In my next post I’ll start to plumb the depths of some far more awful and at times destructive phrases that well meaning Christians still roll out when they’re talking about gay people. I wonder if you can guess what makes it to number 1.
And, because I really don’t want to drown in an ocean of negativity, in a third post I will then explain why I stick with the church, am hopeful for the future and also look at ways in which these conversations can be framed more helpfully for all concerned.
You have to be a little more gracious about the failings of others and give them some time to shed outmoded and hurtful preconceptions that may have sustained them for years. Women, gay or straight, in the church have had to swallow their pride and continue working to attain true equality and they continue to do so. I respect your own position but you do have a tendency to bleat about these admittedly important 8 points that would be better dealt with by you setting better examples. Just tackle them as they crop up. I do not mean that you should compromise your own principles but you have to allow others to express their own points of view valid or not.
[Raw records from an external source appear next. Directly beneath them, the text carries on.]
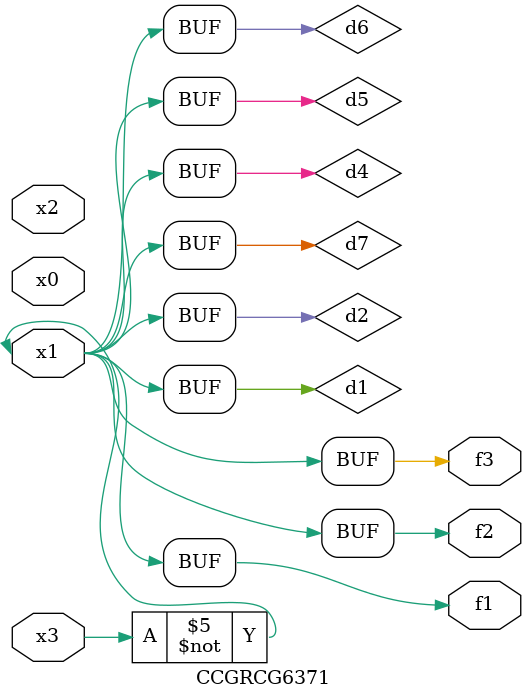
<source format=v>
module CCGRCG6371(
	input x0, x1, x2, x3,
	output f1, f2, f3
);

	wire d1, d2, d3, d4, d5, d6, d7;

	not (d1, x3);
	buf (d2, x1);
	xnor (d3, d1, d2);
	nor (d4, d1);
	buf (d5, d1, d2);
	buf (d6, d4, d5);
	nand (d7, d4);
	assign f1 = d6;
	assign f2 = d7;
	assign f3 = d6;
endmodule

</source>
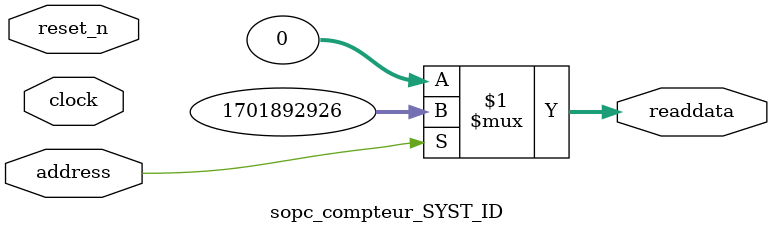
<source format=v>



// synthesis translate_off
`timescale 1ns / 1ps
// synthesis translate_on

// turn off superfluous verilog processor warnings 
// altera message_level Level1 
// altera message_off 10034 10035 10036 10037 10230 10240 10030 

module sopc_compteur_SYST_ID (
               // inputs:
                address,
                clock,
                reset_n,

               // outputs:
                readdata
             )
;

  output  [ 31: 0] readdata;
  input            address;
  input            clock;
  input            reset_n;

  wire    [ 31: 0] readdata;
  //control_slave, which is an e_avalon_slave
  assign readdata = address ? 1701892926 : 0;

endmodule



</source>
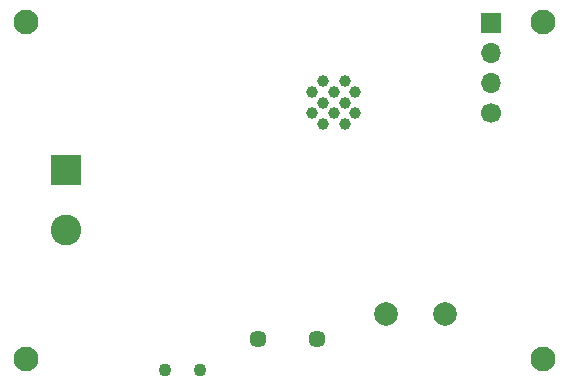
<source format=gbs>
G04 #@! TF.GenerationSoftware,KiCad,Pcbnew,(5.1.9)-1*
G04 #@! TF.CreationDate,2021-04-12T15:12:27+02:00*
G04 #@! TF.ProjectId,eerste_versie,65657273-7465-45f7-9665-727369652e6b,rev?*
G04 #@! TF.SameCoordinates,Original*
G04 #@! TF.FileFunction,Soldermask,Bot*
G04 #@! TF.FilePolarity,Negative*
%FSLAX46Y46*%
G04 Gerber Fmt 4.6, Leading zero omitted, Abs format (unit mm)*
G04 Created by KiCad (PCBNEW (5.1.9)-1) date 2021-04-12 15:12:27*
%MOMM*%
%LPD*%
G01*
G04 APERTURE LIST*
%ADD10C,1.102360*%
%ADD11R,2.600000X2.600000*%
%ADD12C,2.600000*%
%ADD13R,1.700000X1.700000*%
%ADD14O,1.700000X1.700000*%
%ADD15C,1.700000*%
%ADD16C,1.450000*%
%ADD17C,2.100000*%
%ADD18C,2.000000*%
%ADD19C,1.000000*%
G04 APERTURE END LIST*
D10*
X124802900Y-136842500D03*
X127800100Y-136842500D03*
D11*
X116459000Y-119888000D03*
D12*
X116459000Y-124968000D03*
D13*
X152400000Y-107410000D03*
D14*
X152400000Y-109950000D03*
X152400000Y-112490000D03*
D15*
X152400000Y-115030000D03*
D16*
X137653400Y-134155200D03*
X132653400Y-134155200D03*
D17*
X156845000Y-135890000D03*
X113030000Y-107315000D03*
X156845000Y-107315000D03*
X113030000Y-135890000D03*
D18*
X148550000Y-132080000D03*
X143550000Y-132080000D03*
D19*
X139090000Y-113262500D03*
X137255000Y-113262500D03*
X140925000Y-113262500D03*
X137255000Y-115097500D03*
X139090000Y-115097500D03*
X140925000Y-115097500D03*
X138172500Y-114180000D03*
X140007500Y-114180000D03*
X138172500Y-112345000D03*
X140007500Y-112345000D03*
X138172500Y-116015000D03*
X140007500Y-116015000D03*
M02*

</source>
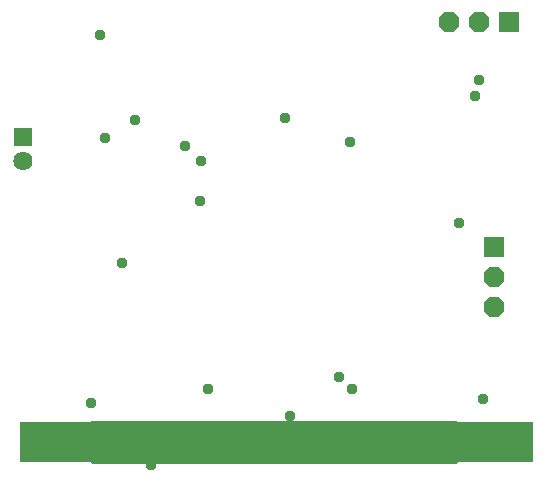
<source format=gbr>
G04 EAGLE Gerber RS-274X export*
G75*
%MOMM*%
%FSLAX34Y34*%
%LPD*%
%INSoldermask Bottom*%
%IPPOS*%
%AMOC8*
5,1,8,0,0,1.08239X$1,22.5*%
G01*
%ADD10R,6.654800X3.454400*%
%ADD11R,1.727200X1.727200*%
%ADD12P,1.869504X8X202.500000*%
%ADD13R,1.625600X1.625600*%
%ADD14C,1.625600*%
%ADD15P,1.869504X8X292.500000*%
%ADD16C,0.959600*%

G36*
X386035Y19464D02*
X386035Y19464D01*
X386069Y19462D01*
X386258Y19484D01*
X386449Y19501D01*
X386482Y19510D01*
X386516Y19514D01*
X386699Y19569D01*
X386883Y19619D01*
X386914Y19634D01*
X386947Y19644D01*
X387118Y19731D01*
X387290Y19813D01*
X387318Y19833D01*
X387349Y19848D01*
X387501Y19964D01*
X387656Y20075D01*
X387680Y20100D01*
X387707Y20120D01*
X387836Y20261D01*
X387970Y20397D01*
X387989Y20426D01*
X388013Y20452D01*
X388115Y20613D01*
X388222Y20770D01*
X388236Y20802D01*
X388254Y20831D01*
X388327Y21008D01*
X388404Y21182D01*
X388412Y21216D01*
X388425Y21248D01*
X388465Y21435D01*
X388511Y21620D01*
X388513Y21654D01*
X388520Y21688D01*
X388539Y22000D01*
X388539Y54000D01*
X388536Y54035D01*
X388538Y54069D01*
X388516Y54258D01*
X388499Y54449D01*
X388490Y54482D01*
X388486Y54516D01*
X388431Y54699D01*
X388381Y54883D01*
X388366Y54914D01*
X388356Y54947D01*
X388269Y55118D01*
X388187Y55290D01*
X388167Y55318D01*
X388152Y55349D01*
X388036Y55501D01*
X387925Y55656D01*
X387900Y55680D01*
X387880Y55707D01*
X387740Y55836D01*
X387603Y55970D01*
X387574Y55989D01*
X387548Y56013D01*
X387387Y56115D01*
X387230Y56222D01*
X387198Y56236D01*
X387169Y56254D01*
X386992Y56327D01*
X386818Y56404D01*
X386784Y56412D01*
X386752Y56425D01*
X386565Y56465D01*
X386380Y56511D01*
X386346Y56513D01*
X386312Y56520D01*
X386000Y56539D01*
X80000Y56539D01*
X79966Y56536D01*
X79931Y56538D01*
X79742Y56516D01*
X79552Y56499D01*
X79518Y56490D01*
X79484Y56486D01*
X79301Y56431D01*
X79117Y56381D01*
X79086Y56366D01*
X79053Y56356D01*
X78882Y56269D01*
X78711Y56187D01*
X78682Y56167D01*
X78651Y56152D01*
X78499Y56036D01*
X78344Y55925D01*
X78320Y55900D01*
X78293Y55880D01*
X78164Y55740D01*
X78030Y55603D01*
X78011Y55574D01*
X77988Y55548D01*
X77885Y55387D01*
X77778Y55230D01*
X77764Y55198D01*
X77746Y55169D01*
X77673Y54992D01*
X77596Y54818D01*
X77588Y54784D01*
X77575Y54752D01*
X77535Y54565D01*
X77489Y54380D01*
X77487Y54346D01*
X77480Y54312D01*
X77461Y54000D01*
X77461Y22000D01*
X77464Y21966D01*
X77462Y21931D01*
X77484Y21742D01*
X77501Y21552D01*
X77510Y21518D01*
X77514Y21484D01*
X77569Y21301D01*
X77619Y21117D01*
X77634Y21086D01*
X77644Y21053D01*
X77731Y20882D01*
X77813Y20711D01*
X77833Y20682D01*
X77848Y20651D01*
X77964Y20499D01*
X78075Y20344D01*
X78100Y20320D01*
X78120Y20293D01*
X78261Y20164D01*
X78397Y20030D01*
X78426Y20011D01*
X78452Y19988D01*
X78613Y19885D01*
X78770Y19778D01*
X78802Y19764D01*
X78831Y19746D01*
X79008Y19673D01*
X79182Y19596D01*
X79216Y19588D01*
X79248Y19575D01*
X79435Y19535D01*
X79620Y19489D01*
X79654Y19487D01*
X79688Y19480D01*
X80000Y19461D01*
X386000Y19461D01*
X386035Y19464D01*
G37*
D10*
X419100Y38100D03*
X50800Y38100D03*
D11*
X431800Y393700D03*
D12*
X406400Y393700D03*
X381000Y393700D03*
D13*
X19900Y296200D03*
D14*
X19900Y276200D03*
D11*
X419100Y203200D03*
D15*
X419100Y177800D03*
X419100Y152400D03*
D16*
X115000Y311000D03*
X78200Y71200D03*
X129000Y19000D03*
X246000Y60000D03*
X85000Y383000D03*
X90000Y296000D03*
X297000Y292000D03*
X410000Y75000D03*
X104000Y190000D03*
X389000Y224000D03*
X171000Y276000D03*
X157000Y289000D03*
X170000Y242000D03*
X242000Y313000D03*
X299000Y83000D03*
X177000Y83000D03*
X406000Y345000D03*
X403000Y331000D03*
X288000Y93000D03*
M02*

</source>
I listened very carefully to your recent talk and feel it was a valuable and enlightening hour of listening to you share your life and faith with others. Your listener’s responses were also honest and valid. To label points 1-8 as awful and destructive is an over reaction in my opinion.
You say otherwise lovely people make the comments – you will have to grow a thicker skin – no one should be sexist, racist, homophobic without feeling the force of the law but minds and hearts have to be changed from within. You cannot simply say- Let it be so ! it’s a process so face up to it and get on with it day to day.
Thanks for your comments Chris (although I am tempted to add ‘grow a thicker skin’ to the list :-)).
Perhaps I didn’t communicate well enough – I meant that the final 4 points are destructive (that will be in my next post) the points in this post I wouldn’t describe as destructive. I usually hear them made by people who are generally accepting and open minded and I wanted to raise some of the thoughts they provoke for me when I hear them used. Really it would be a lot easier for me to walk away from the church as this is the only place where I find these things to be an issue – but I choose to engage instead. And open engagement means being honest about how other people affect us rather than sweeping it under the carpet and growing a thicker skin to put up with it.
Hi Ric! Heard you on the Radio this morning – Pleased to hear you are still in Sheffield (I thought you had moved to Manchester?!) and thanks for your thoughts here, both insightful and heartfelt – Genuinely looking forward to parts 2n3! Be Good to touch base sometime – where has the time gone?! Keep Smiling!
Hi Ric,
Thanks for this post and the follow up. I often feel burdened by the struggle to find the right language as I engage in conversations around sexuality and, I admit, I’ve used some of the phrases in your post! But because you’ve shared I can reflect, become conscious, and change so that my communication matches my intent more clearly.
None of us can speak out of any experience that is not our own, but we can listen to others speak of their experiences and that is just as good when it comes to constructing loving dialogue.
I think it is also important to see your art as contributing to a conversation without the hindrance of words. Being moved by wordless beauty takes us to a place of openness to that which is Other in a way which makes new beginnings possible. Then further, both words and creativity are birthed in the life we lead, so there is no substitute for living the Love.
Thanks again, as always I am so encouraged and enriched by your work.